READING TEXT =>
-=-=-
Chicagoland Speedway is a 1.5 mi tri-oval speedway in Joliet, Illinois, southwest of Chicago. The speedway opened in 2001 and currently hosts NASCAR racing. Until 2011, the speedway also hosted the IndyCar Series, recording numerous close finishes including the closest finish in IndyCar history. The speedway is owned and operated by International Speedway Corporation and located adjacent to Route 66 Raceway.

The race marked the ARCA Menards Series' return to Chicagoland Speedway for the first time since 2019.

==== Entry list ====

- (R) denotes rookie driver.
-=-=-
YOUR INSTRUCTIONS => Please copy out the Chicagoland Speedway text in full, word for word. The items below come from a separate source.
-=-=-
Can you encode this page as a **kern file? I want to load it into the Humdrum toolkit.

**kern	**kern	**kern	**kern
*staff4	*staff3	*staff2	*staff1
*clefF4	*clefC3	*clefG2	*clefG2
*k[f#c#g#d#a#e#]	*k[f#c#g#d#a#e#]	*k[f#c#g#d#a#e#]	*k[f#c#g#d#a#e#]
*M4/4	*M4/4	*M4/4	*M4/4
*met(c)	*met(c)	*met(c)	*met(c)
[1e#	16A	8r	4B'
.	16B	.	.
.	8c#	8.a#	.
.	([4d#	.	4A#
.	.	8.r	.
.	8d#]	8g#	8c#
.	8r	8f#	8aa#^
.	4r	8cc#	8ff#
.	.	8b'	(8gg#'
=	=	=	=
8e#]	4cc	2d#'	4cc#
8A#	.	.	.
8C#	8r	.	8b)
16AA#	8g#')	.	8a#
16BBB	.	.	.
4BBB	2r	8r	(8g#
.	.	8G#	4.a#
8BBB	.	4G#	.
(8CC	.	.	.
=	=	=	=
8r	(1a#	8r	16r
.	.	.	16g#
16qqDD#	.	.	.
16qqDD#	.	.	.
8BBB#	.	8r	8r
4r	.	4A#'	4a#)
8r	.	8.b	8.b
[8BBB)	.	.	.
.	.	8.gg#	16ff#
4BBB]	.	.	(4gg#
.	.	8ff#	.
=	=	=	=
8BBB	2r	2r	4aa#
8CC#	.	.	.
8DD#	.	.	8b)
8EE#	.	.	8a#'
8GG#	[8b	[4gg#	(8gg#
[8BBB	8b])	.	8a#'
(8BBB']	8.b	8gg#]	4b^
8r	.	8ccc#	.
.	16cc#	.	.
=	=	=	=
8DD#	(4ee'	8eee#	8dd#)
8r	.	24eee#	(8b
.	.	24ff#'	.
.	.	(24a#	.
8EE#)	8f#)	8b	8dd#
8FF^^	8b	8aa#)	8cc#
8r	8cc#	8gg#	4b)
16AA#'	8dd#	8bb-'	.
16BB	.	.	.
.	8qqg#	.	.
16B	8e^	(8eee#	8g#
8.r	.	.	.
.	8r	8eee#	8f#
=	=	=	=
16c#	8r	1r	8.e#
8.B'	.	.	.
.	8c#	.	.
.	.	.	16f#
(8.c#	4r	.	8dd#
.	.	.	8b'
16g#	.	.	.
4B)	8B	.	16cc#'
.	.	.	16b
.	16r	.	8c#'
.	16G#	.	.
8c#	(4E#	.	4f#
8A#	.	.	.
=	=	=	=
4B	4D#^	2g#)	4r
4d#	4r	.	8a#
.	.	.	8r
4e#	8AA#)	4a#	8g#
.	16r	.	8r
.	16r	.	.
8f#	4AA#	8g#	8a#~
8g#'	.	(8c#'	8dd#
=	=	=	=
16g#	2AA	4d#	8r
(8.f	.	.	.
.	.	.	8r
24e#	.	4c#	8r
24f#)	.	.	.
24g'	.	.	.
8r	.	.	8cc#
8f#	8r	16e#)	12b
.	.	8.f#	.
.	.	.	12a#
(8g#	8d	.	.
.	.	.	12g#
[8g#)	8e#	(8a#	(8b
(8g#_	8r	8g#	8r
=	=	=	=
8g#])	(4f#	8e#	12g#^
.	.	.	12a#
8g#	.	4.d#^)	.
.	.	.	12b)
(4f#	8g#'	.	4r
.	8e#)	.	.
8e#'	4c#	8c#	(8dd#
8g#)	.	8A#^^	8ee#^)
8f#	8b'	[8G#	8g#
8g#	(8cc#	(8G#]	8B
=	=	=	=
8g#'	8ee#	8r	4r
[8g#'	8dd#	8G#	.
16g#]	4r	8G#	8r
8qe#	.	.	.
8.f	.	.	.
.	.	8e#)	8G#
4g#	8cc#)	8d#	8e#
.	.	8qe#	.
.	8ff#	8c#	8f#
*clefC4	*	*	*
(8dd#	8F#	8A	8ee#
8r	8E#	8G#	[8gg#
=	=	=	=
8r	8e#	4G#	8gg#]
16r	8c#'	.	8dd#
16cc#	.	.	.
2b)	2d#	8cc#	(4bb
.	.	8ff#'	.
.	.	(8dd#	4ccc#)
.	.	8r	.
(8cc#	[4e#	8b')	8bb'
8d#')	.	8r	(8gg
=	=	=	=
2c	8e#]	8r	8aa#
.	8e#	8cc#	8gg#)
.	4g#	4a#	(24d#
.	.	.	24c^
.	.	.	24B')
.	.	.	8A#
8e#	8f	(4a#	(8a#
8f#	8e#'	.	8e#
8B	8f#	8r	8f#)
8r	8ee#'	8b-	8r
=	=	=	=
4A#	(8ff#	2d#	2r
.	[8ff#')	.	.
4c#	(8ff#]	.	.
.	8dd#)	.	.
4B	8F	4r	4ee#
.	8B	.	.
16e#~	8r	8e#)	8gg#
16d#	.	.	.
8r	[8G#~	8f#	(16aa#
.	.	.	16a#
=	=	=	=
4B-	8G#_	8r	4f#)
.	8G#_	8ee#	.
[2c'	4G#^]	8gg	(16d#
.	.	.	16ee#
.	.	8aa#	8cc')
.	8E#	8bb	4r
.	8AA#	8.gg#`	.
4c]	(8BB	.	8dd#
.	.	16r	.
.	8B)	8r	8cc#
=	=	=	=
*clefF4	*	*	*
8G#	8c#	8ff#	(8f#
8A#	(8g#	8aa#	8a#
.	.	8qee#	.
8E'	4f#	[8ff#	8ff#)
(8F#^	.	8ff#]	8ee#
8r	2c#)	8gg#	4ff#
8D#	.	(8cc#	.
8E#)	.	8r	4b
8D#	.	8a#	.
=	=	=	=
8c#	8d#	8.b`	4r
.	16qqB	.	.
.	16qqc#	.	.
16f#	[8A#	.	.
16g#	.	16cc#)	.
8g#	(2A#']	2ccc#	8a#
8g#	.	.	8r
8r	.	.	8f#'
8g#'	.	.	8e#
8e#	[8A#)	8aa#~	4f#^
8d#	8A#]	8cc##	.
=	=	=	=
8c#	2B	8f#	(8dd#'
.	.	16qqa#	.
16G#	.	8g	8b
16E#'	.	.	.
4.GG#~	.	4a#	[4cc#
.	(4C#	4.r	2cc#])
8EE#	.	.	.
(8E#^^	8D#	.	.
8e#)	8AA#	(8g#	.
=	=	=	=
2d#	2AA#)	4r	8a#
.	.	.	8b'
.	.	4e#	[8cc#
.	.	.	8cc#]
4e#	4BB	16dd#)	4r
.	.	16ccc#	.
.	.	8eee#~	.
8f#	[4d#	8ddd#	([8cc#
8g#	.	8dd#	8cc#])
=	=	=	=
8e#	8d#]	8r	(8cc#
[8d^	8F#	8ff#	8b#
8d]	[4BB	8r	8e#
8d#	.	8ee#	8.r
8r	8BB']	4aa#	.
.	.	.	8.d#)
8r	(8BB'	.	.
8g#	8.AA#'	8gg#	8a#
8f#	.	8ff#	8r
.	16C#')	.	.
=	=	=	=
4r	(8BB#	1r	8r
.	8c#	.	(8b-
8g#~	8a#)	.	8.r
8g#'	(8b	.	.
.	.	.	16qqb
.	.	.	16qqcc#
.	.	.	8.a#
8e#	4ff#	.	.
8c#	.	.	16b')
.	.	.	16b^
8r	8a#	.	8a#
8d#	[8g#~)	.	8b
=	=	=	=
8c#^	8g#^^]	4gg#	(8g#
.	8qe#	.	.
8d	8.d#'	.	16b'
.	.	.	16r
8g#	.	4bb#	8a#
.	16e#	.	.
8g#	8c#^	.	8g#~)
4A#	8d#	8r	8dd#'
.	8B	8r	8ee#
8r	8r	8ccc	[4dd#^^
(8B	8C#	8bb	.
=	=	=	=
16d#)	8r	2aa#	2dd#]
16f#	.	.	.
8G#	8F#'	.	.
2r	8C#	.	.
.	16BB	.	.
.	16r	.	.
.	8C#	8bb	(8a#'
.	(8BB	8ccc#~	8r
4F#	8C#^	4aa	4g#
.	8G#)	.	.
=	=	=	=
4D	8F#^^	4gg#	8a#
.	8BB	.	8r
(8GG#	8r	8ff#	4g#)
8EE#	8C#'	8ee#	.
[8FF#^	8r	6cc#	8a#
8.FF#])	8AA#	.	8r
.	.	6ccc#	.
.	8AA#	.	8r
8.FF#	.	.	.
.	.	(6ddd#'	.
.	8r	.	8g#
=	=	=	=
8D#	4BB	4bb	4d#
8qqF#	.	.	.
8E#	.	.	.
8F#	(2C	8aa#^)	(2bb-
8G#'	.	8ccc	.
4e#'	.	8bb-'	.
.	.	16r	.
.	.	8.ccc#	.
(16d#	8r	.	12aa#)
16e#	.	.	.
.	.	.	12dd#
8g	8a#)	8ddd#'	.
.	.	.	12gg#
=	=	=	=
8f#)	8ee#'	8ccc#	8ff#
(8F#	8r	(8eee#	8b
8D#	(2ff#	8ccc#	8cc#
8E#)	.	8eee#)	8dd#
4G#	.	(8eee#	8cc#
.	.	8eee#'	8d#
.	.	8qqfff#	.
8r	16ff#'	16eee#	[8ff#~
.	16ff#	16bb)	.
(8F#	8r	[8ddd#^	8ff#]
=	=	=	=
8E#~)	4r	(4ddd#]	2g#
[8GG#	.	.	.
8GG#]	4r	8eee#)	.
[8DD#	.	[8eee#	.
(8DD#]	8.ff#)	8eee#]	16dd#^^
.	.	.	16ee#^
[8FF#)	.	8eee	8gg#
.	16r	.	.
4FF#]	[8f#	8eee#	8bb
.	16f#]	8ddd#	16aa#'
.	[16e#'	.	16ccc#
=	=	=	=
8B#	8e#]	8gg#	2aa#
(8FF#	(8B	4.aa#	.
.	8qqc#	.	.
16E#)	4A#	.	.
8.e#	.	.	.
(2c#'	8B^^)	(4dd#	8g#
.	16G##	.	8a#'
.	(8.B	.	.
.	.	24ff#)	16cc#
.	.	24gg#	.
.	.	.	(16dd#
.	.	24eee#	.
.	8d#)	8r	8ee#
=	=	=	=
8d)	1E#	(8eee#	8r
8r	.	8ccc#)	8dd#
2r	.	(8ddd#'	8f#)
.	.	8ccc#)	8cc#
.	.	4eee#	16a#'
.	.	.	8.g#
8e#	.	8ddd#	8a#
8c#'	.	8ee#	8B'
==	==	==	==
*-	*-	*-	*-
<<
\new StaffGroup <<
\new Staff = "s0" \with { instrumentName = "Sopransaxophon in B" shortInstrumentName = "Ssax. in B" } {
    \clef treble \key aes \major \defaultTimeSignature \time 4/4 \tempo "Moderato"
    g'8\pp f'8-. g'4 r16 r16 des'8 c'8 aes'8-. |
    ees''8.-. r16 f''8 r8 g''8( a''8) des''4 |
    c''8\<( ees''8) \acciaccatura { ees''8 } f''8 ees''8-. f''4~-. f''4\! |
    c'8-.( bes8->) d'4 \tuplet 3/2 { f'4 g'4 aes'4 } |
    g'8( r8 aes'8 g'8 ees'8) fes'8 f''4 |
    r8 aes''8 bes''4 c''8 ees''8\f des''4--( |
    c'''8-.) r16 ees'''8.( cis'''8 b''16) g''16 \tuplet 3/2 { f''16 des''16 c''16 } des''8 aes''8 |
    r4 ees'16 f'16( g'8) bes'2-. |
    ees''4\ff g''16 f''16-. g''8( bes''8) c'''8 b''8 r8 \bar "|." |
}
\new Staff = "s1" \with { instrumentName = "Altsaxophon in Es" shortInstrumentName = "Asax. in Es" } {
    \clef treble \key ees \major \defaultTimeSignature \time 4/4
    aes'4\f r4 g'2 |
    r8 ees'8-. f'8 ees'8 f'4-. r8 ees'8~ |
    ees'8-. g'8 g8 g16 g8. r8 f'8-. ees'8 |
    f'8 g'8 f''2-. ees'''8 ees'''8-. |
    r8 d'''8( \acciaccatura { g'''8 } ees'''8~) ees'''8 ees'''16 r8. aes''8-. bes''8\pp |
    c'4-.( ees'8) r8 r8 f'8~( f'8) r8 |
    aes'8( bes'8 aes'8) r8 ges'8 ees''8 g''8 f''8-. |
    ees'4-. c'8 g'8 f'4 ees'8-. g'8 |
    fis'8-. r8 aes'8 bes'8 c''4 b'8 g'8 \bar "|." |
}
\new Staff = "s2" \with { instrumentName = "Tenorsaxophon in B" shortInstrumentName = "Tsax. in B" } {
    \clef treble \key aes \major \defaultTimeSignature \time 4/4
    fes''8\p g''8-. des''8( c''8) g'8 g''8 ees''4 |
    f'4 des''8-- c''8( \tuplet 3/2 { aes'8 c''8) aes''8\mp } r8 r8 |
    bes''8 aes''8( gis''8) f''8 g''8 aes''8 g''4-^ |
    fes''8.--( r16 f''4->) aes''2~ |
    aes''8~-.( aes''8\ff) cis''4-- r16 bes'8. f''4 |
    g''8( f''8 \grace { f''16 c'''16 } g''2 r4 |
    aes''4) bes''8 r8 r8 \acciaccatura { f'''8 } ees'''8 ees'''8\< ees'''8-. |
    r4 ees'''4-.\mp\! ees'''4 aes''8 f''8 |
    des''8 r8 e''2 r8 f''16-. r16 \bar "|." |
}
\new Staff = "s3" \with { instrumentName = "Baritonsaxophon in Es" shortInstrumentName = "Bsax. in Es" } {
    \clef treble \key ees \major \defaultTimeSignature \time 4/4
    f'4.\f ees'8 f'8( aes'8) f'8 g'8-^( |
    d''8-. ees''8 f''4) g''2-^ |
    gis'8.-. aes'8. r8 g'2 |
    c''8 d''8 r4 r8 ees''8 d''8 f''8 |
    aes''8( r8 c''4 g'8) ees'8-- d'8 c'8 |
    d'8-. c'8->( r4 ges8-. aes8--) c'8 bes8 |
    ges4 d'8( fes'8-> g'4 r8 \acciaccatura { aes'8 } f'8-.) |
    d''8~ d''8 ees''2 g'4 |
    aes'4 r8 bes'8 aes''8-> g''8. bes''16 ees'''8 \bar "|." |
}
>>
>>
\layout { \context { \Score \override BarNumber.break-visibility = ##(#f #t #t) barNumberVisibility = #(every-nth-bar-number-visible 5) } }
-=-=-
TASK OUTPUT =>
Chicagoland Speedway is a 1.5 mi tri-oval speedway in Joliet, Illinois, southwest of Chicago. The speedway opened in 2001 and currently hosts NASCAR racing. Until 2011, the speedway also hosted the IndyCar Series, recording numerous close finishes including the closest finish in IndyCar history. The speedway is owned and operated by International Speedway Corporation and located adjacent to Route 66 Raceway.

The race marked the ARCA Menards Series' return to Chicagoland Speedway for the first time since 2019.

==== Entry list ====

- (R) denotes rookie driver.